2.  Bead in a Knit stitch: As in the above method you will need to thread all the beads needed onto your yarn before casting on and  you need to continually move the beads down while you work. When you want to place a bead in a knit stitch, insert right hand needle into the stitch as you would to knit it. Bring the bead up on the yarn to the stitch and push the bead through as you complete the knit stitch. The bead will be on one side of the knit stitch so it lies at a slight angle. The advantage is you can put beads in any knit stitch you wish. It is a bit more difficult to place the bead though. In this method and the one above the bead does not show through to the wrong side.  By the way this photo is sideways. Not exactly what I intended by it does show the slant of the beads.

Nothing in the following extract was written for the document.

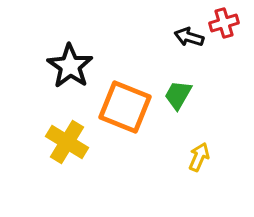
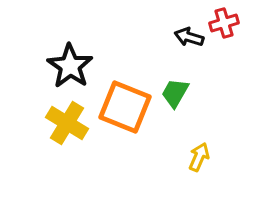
green trapezoid: moved 3 px left, 2 px up
yellow cross: moved 19 px up
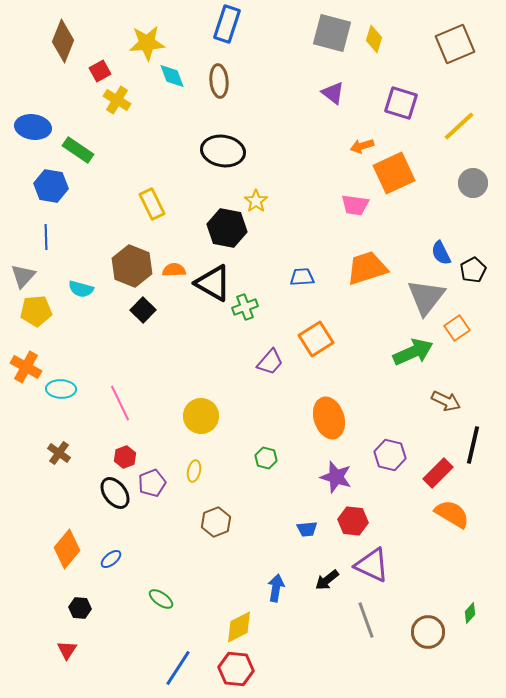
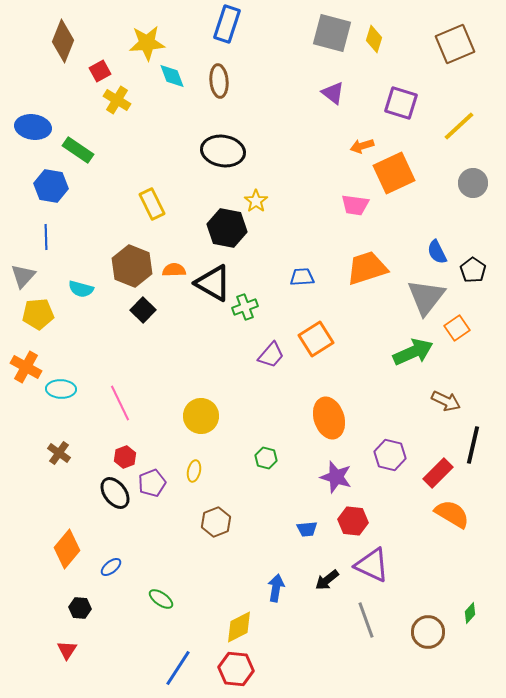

3. Bead on a Yarn Over: This is the method used in the shawl. Again as above the beads need to be threaded onto the yarn before casting on  first and the beads pushed along the yarn as you knit. It is very easy to place the bead as it just goes on as you do the yarn over. The problem is the beads tend to slide around. The bead has to be anchored on the next row. Sometimes you have to decide whether to push it to the right or left and then be consistent. Even then they can wander and need pushing around until put into the right spot. Usually once the work is blocked they will stay put. The beads on yarn overs will show on both sides of the knitting.

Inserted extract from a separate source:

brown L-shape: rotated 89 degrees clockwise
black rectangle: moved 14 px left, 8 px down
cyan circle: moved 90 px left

3. Stitch pulled through bead: There is no need with this technique to thread the beads first. You will need a fine crochet hook (I usually use a 13 or 14) that can go through the hole in the bead and pull the yarn through. Practice before using this technique. Knit to the stitch where you want the bead. Put the bead on the crochet hook. Take the stitch off the needle, put the hook through the stitch and pull the stitch through the hook and the bead. I find I have to keep tension on the stitch to keep the yarn from splitting. Place the stitch back on the left knitting needle and knit or purl it according to your stitch pattern. This technique allows you to place beads anywhere, they lie straight and you don’t have to thread the beads in advance. The bead also shows on both sides. However, it can be tricky to pull the stitch up through the bead and it disrupts the rhythm of knitting. This works well when you do not have a lot of beads to place.

Tips for Knitting with Beads

1. If you are threading the beads first and you want a particular pattern to the bead placement in your knitting then note the last bead you thread will be the first bead that you will place. Thus, if you are using a chart you will need to read it backwards to thread the beads in the right order.
2. There are always a few defective beads that break or are too small to thread. Allow for some waste in buying your beads.
Bags-another good way to knit with beads

3. Use smooth yarns or threads that have some strength. Moving beads along can cause weak yarns to thin and break. The best yarns are mercerized cotton, silk or silk blends, linen and higher twisted yarns.  Lumpy yarns are difficult to get through beads and the beads do not slide well as you are kitting. You can always intersperse novelty yarns with smooth yarns if you want some texture.

4. The hole in the bead needs to be big enough for the thread to slide smoothly but not too loose or the bead will disappear in the knitting.

5. If you have problems with the bead sliding to the back of the work, twist the stitch with the bead by knitting or purling into the back of the stitch on the next row.
6. Beads add weight to the fabric. Keep this in mind when designing with beads.
7. A dental floss threader is great for threading beads on yarn. Also if the thread is a bit thick you can use a thin nylon thread on the needle and loop the yarn through that. Then you do not have to pull a double thickness of yarn through the bead.